UPDATE This game, and this series, sort of typified what's happened in Round 1 this year: Despite all the predictions of just how tight every series would be, only the Dallas-Vancouver match-up has really been a coin toss (and even then, the Stars have carried the balance of play for the most part).
Five of the eight first-round series ended in four or five games, and in the two that went to six, the team on the losing end never dominated its opposition. None of the seven teams that have advanced so far were out shot in their series, and more than a few heavily outchanced their opposition (think the Rangers, Red Wings and Senators).

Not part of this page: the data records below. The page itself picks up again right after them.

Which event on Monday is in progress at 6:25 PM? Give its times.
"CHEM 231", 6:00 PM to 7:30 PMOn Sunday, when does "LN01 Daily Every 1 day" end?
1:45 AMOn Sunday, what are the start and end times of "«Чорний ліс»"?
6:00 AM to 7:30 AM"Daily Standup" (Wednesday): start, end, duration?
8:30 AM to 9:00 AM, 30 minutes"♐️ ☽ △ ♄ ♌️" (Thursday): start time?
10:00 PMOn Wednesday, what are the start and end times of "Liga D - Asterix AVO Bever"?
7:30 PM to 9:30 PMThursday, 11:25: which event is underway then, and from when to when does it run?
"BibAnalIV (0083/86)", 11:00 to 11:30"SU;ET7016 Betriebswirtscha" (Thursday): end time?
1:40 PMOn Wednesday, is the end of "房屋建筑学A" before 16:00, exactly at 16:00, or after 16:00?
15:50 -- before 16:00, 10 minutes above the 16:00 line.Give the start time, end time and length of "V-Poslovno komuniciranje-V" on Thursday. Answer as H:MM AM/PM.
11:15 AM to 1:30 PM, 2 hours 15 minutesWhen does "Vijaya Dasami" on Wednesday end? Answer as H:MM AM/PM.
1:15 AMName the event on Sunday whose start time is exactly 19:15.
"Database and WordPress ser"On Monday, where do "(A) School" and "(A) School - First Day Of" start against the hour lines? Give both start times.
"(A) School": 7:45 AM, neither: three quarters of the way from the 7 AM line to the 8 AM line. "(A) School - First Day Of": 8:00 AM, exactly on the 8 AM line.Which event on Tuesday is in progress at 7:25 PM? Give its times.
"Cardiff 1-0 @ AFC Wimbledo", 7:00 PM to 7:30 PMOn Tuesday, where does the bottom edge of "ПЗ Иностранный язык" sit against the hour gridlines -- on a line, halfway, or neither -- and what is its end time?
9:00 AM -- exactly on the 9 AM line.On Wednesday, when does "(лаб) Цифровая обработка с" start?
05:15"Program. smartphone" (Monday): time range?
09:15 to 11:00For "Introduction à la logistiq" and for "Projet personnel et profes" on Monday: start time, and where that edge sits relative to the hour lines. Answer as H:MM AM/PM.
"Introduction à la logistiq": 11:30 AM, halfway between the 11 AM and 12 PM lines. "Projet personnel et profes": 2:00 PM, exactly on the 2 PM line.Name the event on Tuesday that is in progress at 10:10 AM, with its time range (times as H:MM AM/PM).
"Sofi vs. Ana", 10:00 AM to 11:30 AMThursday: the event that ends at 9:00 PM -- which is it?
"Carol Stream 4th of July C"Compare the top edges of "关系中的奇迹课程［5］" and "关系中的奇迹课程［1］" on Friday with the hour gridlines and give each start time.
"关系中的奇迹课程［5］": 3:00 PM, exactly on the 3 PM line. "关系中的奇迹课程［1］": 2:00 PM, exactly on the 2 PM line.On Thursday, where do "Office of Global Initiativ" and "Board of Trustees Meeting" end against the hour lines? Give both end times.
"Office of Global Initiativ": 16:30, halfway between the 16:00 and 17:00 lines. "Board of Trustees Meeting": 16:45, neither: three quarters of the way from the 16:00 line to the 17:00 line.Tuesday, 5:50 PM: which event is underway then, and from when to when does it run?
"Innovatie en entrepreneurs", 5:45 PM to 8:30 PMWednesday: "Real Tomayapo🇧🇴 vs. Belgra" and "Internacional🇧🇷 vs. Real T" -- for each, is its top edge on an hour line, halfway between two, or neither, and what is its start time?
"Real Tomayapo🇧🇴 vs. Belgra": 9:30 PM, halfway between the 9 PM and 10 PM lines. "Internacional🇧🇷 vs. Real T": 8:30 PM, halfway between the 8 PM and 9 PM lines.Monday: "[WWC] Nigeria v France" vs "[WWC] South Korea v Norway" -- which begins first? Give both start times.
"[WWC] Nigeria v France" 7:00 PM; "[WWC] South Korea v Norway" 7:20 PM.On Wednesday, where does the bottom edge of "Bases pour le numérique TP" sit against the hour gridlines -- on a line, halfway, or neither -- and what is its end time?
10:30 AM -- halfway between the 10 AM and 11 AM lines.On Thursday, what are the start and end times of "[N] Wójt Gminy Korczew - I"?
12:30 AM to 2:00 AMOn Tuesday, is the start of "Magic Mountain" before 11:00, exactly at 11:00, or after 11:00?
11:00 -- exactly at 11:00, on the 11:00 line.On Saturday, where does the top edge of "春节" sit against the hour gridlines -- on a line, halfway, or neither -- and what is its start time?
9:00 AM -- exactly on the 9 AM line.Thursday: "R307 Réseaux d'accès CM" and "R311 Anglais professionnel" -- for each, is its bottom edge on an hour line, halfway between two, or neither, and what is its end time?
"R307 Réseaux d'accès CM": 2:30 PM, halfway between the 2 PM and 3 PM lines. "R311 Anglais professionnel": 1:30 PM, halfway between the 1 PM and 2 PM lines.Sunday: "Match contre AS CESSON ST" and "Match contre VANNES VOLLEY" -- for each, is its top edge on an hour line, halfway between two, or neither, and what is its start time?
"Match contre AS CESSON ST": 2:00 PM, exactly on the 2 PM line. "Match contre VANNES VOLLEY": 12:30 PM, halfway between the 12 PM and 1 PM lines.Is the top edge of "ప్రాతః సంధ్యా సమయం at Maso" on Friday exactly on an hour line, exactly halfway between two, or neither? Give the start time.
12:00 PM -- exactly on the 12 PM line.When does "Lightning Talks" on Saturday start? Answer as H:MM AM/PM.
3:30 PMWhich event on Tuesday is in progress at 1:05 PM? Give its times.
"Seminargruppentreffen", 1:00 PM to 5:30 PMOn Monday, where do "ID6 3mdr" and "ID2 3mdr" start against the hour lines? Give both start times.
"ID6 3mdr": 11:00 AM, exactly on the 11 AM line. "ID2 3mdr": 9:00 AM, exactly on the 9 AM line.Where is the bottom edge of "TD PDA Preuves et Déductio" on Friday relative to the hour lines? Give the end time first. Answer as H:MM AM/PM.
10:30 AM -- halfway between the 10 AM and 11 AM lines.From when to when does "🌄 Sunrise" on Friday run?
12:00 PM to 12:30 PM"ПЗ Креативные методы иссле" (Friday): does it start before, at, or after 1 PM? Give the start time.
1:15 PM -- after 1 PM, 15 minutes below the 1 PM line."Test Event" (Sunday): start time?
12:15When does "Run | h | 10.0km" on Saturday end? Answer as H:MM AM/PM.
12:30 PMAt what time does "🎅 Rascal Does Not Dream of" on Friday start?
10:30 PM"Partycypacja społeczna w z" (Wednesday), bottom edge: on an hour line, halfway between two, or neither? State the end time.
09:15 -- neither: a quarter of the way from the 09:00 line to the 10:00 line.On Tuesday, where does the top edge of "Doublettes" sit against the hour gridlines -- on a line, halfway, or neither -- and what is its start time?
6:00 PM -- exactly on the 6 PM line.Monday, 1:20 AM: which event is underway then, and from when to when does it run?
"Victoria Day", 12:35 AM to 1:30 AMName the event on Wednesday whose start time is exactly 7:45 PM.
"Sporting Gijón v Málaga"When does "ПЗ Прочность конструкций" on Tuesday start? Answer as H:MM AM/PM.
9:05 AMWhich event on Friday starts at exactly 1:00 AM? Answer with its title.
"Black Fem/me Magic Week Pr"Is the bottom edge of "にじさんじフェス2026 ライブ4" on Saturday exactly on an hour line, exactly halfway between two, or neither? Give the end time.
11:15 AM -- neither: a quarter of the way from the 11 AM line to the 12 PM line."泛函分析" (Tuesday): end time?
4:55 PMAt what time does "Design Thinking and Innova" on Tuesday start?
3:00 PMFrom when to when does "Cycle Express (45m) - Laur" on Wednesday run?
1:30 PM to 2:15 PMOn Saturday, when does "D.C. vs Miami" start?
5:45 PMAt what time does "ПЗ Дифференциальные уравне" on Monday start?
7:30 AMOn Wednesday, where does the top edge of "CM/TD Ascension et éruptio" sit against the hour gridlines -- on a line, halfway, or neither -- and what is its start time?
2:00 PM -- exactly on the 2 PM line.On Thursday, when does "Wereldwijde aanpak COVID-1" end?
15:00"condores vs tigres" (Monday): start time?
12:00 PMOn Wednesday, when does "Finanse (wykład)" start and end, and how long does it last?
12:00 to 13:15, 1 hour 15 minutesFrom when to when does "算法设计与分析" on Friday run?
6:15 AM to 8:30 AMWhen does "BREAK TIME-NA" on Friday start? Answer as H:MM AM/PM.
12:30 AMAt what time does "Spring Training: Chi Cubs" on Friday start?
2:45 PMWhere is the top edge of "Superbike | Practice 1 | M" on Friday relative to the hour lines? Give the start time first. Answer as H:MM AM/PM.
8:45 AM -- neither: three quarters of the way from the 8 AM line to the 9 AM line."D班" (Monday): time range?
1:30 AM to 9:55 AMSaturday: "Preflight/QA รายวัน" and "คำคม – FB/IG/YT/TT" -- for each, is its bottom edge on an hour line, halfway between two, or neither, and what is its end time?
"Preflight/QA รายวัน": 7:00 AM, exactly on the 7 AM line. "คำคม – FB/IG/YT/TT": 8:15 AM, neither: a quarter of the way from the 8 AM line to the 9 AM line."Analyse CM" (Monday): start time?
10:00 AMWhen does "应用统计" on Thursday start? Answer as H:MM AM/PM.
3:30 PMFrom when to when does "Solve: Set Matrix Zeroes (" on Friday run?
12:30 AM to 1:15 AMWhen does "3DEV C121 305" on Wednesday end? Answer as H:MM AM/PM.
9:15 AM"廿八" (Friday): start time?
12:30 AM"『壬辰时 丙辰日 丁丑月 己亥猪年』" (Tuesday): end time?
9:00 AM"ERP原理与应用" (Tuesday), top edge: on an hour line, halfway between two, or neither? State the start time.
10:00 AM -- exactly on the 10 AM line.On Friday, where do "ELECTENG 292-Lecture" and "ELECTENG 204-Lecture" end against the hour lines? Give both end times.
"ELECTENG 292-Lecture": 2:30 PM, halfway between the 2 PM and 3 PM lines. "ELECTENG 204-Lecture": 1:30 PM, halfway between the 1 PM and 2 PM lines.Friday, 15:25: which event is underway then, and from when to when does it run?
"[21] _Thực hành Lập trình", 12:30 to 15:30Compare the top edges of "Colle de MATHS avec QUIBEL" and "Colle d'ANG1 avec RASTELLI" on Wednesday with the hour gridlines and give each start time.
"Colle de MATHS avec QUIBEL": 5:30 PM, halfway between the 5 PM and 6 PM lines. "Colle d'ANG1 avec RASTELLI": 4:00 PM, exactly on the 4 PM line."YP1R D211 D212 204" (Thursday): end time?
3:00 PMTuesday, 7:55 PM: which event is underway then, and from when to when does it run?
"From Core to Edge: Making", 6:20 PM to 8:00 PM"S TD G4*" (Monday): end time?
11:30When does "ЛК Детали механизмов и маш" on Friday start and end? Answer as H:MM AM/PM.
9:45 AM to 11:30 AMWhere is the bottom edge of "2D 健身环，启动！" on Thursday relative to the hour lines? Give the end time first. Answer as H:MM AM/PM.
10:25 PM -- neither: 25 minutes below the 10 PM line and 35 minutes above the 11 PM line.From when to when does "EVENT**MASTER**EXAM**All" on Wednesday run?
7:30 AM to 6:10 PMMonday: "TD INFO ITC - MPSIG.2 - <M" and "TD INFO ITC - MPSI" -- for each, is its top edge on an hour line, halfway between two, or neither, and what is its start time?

Another trend has seen every team — save for the Ducks — that has advanced take far fewer penalties than their opposition.
The Globe and Mail's Al Maki and Eric Duhatschek were both at the game, filing pieces here and here just in time for the newspaper's remodelled edition tomorrow.
UPDATE Did Jim Playfair's profanity-laced tirade directed at the media make sense to anyone else? He's got to at least expect a few comments regarding the game's lopsided shot totals.
"Was it good enough?" Playfair offered. "Not tonight. I think our team competed hard. It's a draining time, an emotional time — and I'm $25,000 poorer."I've been surprised at just what coaches have been saying postgame so far in these playoffs, including a dejected Alain Vigneault's deriding comments for his own club after a particularly odorous performance on Saturday. Or how about Tampa's John Tortorella talking earlier today about his netminder appearing as though he was ready "to wet his pants" in Game 1.
The amount of pressure on these guys is immense — and it appears some are cracking as the stakes raise.
UPDATE The thing with the Red Wings is that they allow their opposition so few scoring opportunities that it's really not difficult for their games to appear lopsided.
Detroit's game plan of limiting shots against — they were first in the category during the regular season and remain at the top so far in the playoffs — has been the same since Dominik Hasek's first go-around in goal, when he and the team won the Stanley Cup in 2002 with what was, at times, one of the more underwhelming goaltending performances by a Cup-winning netminder. Detroit allowed just 24.6 shots per game against that year, something no team that has advanced to at least the conference finals duplicated that season or since then.
In the series against the Flames, Hasek faced just 21.5 shots per game — 3.1 fewer than Detroit allowed during the season.
The Red Wings' potential opponents, San Jose and Dallas, are two of the league's weakest teams when it comes to shots on goal — barely ahead of the Flames among playoff teams in the category.
UPDATE Calgary's shenanigans in Saturday's Game 5 were not indicative of a team that was going to win this series, especially not against a team as talented as Detroit. Maybe that kind of nonsense worked with the Dayton Bombers against the Huntington Blizzard — but it doesn't wash in the NHL.
I wouldn't be surprised if Playfair was one of a couple of coaches let go this off-season.